START Information supplied

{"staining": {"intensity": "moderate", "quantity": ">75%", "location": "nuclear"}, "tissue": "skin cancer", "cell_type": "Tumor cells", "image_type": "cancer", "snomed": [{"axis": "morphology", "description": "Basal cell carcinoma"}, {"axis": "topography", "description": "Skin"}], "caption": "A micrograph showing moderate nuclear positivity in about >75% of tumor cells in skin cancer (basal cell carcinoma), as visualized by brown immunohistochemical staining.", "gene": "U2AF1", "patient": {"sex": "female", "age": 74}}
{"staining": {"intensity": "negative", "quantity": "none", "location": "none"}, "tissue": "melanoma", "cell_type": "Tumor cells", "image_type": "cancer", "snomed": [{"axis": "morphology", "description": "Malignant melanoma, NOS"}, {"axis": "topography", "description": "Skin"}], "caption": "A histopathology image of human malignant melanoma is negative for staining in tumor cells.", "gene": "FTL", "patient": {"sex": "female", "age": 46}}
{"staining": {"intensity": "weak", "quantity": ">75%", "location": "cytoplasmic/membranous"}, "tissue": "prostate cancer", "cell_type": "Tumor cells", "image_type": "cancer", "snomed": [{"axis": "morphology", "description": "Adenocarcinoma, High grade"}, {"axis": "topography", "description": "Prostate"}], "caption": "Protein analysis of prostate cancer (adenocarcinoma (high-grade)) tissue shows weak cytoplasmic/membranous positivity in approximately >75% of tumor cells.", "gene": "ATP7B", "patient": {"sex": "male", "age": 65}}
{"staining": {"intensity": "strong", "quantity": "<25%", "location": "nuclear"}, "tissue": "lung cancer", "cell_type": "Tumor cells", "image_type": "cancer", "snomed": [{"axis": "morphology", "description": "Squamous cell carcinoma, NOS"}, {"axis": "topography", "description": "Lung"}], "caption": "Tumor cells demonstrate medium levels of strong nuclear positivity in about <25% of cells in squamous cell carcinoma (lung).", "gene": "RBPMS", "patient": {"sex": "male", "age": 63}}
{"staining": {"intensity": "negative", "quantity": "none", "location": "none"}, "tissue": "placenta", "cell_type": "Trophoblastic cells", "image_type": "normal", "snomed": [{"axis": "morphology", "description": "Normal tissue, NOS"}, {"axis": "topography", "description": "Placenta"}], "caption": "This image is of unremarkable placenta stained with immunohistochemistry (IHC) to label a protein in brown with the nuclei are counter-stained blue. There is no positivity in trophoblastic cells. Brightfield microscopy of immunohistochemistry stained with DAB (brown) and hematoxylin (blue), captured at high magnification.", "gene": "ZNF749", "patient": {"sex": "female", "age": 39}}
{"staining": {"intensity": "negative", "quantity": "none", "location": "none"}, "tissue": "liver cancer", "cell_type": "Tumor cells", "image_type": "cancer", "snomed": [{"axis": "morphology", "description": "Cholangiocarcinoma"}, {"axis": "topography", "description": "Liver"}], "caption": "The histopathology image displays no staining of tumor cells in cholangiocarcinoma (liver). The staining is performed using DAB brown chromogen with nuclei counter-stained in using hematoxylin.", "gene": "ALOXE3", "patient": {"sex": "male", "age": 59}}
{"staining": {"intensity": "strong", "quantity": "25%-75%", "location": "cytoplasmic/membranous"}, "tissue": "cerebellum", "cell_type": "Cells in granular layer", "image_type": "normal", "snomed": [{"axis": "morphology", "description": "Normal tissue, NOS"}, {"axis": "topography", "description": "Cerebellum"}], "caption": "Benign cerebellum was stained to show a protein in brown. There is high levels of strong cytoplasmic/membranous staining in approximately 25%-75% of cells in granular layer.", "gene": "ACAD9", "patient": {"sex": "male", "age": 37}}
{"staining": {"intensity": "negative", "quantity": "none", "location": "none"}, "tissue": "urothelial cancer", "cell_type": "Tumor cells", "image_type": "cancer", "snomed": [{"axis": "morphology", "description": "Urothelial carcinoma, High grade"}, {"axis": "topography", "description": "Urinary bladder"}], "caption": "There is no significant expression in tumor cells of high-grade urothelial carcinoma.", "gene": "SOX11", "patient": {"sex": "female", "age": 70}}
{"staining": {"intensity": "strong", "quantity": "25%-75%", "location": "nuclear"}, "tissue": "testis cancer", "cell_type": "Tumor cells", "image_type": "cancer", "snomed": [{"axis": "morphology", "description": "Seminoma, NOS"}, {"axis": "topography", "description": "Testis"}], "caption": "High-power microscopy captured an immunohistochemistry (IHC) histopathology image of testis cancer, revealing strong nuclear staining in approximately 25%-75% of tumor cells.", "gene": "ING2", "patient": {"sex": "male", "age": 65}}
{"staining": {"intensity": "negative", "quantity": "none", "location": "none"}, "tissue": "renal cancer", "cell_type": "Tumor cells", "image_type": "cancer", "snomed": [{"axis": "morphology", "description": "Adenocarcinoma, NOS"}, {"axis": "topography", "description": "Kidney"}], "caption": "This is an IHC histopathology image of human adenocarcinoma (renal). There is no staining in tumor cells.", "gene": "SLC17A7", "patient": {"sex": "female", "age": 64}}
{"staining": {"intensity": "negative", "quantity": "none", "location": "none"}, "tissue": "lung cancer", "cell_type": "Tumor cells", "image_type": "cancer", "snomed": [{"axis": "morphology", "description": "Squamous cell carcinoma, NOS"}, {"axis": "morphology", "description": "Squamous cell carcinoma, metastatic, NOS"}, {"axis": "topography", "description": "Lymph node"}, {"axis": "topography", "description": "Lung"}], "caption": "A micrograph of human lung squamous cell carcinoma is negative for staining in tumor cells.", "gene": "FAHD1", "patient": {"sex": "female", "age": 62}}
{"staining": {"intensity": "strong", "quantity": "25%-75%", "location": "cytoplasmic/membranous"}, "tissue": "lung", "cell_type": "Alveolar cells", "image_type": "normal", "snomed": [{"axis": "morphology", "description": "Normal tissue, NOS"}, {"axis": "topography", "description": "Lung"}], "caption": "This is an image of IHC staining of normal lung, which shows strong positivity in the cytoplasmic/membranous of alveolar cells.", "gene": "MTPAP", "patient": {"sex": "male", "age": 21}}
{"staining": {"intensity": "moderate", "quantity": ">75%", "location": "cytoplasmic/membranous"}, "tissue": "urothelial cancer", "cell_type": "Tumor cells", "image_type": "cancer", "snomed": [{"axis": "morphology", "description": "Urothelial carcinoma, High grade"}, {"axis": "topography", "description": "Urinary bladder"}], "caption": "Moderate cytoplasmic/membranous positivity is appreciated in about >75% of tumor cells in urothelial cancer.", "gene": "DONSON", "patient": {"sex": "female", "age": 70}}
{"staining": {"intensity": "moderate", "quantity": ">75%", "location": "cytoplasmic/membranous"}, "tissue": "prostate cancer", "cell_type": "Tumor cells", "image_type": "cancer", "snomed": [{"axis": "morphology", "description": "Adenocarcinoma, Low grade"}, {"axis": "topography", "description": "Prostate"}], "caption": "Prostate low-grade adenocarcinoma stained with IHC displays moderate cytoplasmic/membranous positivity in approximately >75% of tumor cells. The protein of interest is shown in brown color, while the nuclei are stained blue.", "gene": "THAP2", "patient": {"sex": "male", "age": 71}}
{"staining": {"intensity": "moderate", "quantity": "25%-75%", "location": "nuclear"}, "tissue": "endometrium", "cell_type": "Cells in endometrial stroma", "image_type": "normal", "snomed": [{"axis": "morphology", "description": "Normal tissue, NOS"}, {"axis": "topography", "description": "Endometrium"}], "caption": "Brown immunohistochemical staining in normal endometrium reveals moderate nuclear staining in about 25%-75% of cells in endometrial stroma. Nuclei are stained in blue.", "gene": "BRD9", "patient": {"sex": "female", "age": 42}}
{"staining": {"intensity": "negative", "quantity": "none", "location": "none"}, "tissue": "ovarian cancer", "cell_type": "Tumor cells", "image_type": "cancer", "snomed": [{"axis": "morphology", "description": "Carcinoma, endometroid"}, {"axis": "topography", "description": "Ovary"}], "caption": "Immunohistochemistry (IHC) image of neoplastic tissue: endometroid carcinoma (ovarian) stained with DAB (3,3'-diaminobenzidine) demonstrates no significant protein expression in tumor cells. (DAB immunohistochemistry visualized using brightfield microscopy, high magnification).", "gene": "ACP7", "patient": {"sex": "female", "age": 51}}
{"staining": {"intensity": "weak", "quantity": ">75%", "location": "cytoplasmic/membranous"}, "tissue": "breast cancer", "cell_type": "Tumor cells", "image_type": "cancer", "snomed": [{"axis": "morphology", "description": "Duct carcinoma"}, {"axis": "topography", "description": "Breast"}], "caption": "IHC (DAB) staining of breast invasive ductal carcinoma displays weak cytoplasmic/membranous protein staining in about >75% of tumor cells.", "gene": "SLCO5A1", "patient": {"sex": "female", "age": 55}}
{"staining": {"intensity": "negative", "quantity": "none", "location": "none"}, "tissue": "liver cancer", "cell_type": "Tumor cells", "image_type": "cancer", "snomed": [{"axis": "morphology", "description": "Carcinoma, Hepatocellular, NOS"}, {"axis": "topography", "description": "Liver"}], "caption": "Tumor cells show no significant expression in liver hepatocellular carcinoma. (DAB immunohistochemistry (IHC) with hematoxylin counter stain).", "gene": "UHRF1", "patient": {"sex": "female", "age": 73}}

END Information supplied

What is expected ::
Copy every line of the entries above in which "adenocarcinoma" occurs.

Exercise answer ::
{"staining": {"intensity": "weak", "quantity": ">75%", "location": "cytoplasmic/membranous"}, "tissue": "prostate cancer", "cell_type": "Tumor cells", "image_type": "cancer", "snomed": [{"axis": "morphology", "description": "Adenocarcinoma, High grade"}, {"axis": "topography", "description": "Prostate"}], "caption": "Protein analysis of prostate cancer (adenocarcinoma (high-grade)) tissue shows weak cytoplasmic/membranous positivity in approximately >75% of tumor cells.", "gene": "ATP7B", "patient": {"sex": "male", "age": 65}}
{"staining": {"intensity": "negative", "quantity": "none", "location": "none"}, "tissue": "renal cancer", "cell_type": "Tumor cells", "image_type": "cancer", "snomed": [{"axis": "morphology", "description": "Adenocarcinoma, NOS"}, {"axis": "topography", "description": "Kidney"}], "caption": "This is an IHC histopathology image of human adenocarcinoma (renal). There is no staining in tumor cells.", "gene": "SLC17A7", "patient": {"sex": "female", "age": 64}}
{"staining": {"intensity": "moderate", "quantity": ">75%", "location": "cytoplasmic/membranous"}, "tissue": "prostate cancer", "cell_type": "Tumor cells", "image_type": "cancer", "snomed": [{"axis": "morphology", "description": "Adenocarcinoma, Low grade"}, {"axis": "topography", "description": "Prostate"}], "caption": "Prostate low-grade adenocarcinoma stained with IHC displays moderate cytoplasmic/membranous positivity in approximately >75% of tumor cells. The protein of interest is shown in brown color, while the nuclei are stained blue.", "gene": "THAP2", "patient": {"sex": "male", "age": 71}}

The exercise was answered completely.